AMBIZIONI CHIARE IN UN GIRONE C «FEROCE»
Tra piazze storiche e nuove protagoniste, il Girone C è un labirinto di partite «da sporcare». Il Monopoli ha dimostrato di poter stare stabilmente nella metà alta, cogliendo risultati pesanti in trasferta e alzando l’asticella al Veneziani. In un campionato dove i dettagli fanno graduatoria, inserire chili, centimetri e letture in mezzo al campo è la scelta più lineare per colmare gli ultimi metri: riduci il contropiede avversario, alzi la qualità della prima uscita e liberi energie per i finalizzatori. I numeri di fine stagione 2024‑2025 e i progressi dell’autunno 2025 corroborano l’idea di una squadra in grado di stare a ridosso delle prime: consolidare la mediana è l’operazione più logica per trasformare il potenziale in punti.
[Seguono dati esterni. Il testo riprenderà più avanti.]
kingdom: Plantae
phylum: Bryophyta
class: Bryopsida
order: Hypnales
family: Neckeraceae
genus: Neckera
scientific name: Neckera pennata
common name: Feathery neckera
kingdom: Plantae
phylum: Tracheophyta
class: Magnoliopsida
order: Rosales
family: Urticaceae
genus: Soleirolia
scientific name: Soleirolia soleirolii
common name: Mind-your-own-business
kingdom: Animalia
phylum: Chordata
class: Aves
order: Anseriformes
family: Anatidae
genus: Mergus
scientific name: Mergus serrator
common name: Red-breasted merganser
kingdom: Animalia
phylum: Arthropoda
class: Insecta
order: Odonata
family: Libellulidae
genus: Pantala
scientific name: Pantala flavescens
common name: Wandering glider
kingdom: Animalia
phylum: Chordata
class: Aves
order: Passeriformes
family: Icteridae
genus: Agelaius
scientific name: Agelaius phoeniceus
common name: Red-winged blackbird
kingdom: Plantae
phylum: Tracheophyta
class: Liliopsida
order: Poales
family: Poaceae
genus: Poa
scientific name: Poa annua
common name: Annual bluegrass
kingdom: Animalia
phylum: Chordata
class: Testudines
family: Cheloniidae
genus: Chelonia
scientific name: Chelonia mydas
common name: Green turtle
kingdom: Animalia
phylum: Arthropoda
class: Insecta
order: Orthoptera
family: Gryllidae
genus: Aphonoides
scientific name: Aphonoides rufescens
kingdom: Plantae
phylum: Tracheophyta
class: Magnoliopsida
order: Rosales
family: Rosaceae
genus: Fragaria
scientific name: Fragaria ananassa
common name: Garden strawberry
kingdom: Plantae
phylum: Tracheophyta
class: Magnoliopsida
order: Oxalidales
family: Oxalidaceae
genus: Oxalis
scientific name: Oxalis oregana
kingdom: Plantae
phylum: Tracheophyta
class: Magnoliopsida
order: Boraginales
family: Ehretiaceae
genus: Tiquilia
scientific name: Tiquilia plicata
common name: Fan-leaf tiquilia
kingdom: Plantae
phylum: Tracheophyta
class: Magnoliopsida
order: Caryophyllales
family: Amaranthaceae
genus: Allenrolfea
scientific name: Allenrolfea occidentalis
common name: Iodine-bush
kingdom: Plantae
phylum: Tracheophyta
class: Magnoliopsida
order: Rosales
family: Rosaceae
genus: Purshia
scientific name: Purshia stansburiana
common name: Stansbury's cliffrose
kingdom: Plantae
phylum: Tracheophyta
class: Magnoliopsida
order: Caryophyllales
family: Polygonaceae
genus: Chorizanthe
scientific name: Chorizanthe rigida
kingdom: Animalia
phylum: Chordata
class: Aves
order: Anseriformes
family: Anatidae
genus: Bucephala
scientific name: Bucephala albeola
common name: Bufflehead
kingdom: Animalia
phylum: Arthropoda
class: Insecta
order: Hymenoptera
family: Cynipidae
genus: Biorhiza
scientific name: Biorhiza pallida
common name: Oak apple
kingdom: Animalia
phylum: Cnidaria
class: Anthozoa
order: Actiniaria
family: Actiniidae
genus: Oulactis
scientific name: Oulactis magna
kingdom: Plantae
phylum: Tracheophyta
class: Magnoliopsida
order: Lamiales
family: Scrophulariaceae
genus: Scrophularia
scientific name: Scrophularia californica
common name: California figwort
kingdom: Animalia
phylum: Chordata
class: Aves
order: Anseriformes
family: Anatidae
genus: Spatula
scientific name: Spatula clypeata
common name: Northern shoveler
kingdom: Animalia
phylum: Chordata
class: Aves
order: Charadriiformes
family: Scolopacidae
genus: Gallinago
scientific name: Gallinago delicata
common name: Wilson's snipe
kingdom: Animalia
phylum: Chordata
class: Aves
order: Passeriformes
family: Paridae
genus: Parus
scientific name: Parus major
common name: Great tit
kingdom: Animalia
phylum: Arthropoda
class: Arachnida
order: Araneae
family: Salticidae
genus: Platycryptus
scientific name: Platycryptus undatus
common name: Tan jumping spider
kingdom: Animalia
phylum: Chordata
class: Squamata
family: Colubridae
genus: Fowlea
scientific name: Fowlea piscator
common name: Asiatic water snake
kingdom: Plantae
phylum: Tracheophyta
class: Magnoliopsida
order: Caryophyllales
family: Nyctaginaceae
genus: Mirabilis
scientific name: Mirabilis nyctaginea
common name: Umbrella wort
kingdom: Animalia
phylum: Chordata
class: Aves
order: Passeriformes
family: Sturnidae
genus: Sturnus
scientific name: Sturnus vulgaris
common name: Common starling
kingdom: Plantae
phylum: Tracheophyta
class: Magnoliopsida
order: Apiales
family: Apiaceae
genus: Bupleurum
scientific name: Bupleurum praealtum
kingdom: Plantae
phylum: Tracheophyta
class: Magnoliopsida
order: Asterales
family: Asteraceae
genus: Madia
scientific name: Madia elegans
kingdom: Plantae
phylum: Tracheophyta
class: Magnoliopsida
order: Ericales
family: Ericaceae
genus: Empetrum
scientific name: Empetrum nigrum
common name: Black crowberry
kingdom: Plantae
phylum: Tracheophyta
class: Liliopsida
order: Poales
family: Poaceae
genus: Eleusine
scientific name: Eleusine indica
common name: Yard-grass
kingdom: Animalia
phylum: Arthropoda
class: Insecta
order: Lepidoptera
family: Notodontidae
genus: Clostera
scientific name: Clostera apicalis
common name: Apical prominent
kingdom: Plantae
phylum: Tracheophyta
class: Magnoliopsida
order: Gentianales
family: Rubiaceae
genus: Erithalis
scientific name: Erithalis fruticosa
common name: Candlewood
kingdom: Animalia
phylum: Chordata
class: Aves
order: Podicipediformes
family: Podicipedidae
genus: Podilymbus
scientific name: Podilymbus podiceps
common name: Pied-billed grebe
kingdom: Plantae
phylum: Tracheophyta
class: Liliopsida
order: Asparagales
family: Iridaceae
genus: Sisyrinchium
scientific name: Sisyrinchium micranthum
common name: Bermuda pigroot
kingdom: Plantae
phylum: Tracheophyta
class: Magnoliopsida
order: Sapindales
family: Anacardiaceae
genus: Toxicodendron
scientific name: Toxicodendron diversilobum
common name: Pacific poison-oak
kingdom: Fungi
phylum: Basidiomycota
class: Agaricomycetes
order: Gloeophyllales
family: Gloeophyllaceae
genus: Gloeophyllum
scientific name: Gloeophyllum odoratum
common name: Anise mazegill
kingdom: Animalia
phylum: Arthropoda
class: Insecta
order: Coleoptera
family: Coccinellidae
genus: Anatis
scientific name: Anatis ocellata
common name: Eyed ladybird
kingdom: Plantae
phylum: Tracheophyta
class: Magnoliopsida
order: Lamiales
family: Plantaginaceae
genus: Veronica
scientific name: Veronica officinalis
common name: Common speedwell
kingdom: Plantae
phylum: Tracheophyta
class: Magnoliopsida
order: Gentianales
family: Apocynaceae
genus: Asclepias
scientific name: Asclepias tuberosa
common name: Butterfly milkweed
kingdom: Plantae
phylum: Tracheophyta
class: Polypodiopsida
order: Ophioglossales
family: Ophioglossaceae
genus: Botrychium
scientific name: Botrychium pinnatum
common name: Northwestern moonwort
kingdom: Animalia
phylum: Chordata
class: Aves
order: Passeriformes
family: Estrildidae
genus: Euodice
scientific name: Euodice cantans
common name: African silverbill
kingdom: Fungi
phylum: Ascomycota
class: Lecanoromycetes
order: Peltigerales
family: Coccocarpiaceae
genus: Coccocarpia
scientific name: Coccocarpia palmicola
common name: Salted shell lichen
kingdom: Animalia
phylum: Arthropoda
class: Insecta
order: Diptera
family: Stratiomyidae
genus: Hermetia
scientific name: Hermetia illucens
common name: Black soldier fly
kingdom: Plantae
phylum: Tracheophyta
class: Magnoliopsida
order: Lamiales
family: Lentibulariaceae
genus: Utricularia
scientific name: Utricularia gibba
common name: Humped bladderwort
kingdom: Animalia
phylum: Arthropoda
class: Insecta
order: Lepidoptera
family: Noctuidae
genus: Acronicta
LA MOSSA GIUSTA AL MOMENTO GIUSTO
Il mercato non è solo fantasia e annunci: è soprattutto coerenza tra bisogni tecnici e opportunità economiche. Un prestito con diritto di riscatto per un interno del 1998, strutturato, abituato alla «lotta» della categoria e con margini ancora da esplorare, è esattamente la mossa che ti consente di tenere acceso il campionato nei mesi in cui si decide tutto. E, se l’impatto sarà quello giusto, il Monopoli avrà il vantaggio competitivo più prezioso: la facoltà di scegliere se trasformare una scommessa ragionata in un investimento definitivo. In altre parole: prima il campo, poi la penna. È così che si costruiscono salti di qualità credibili in Serie C.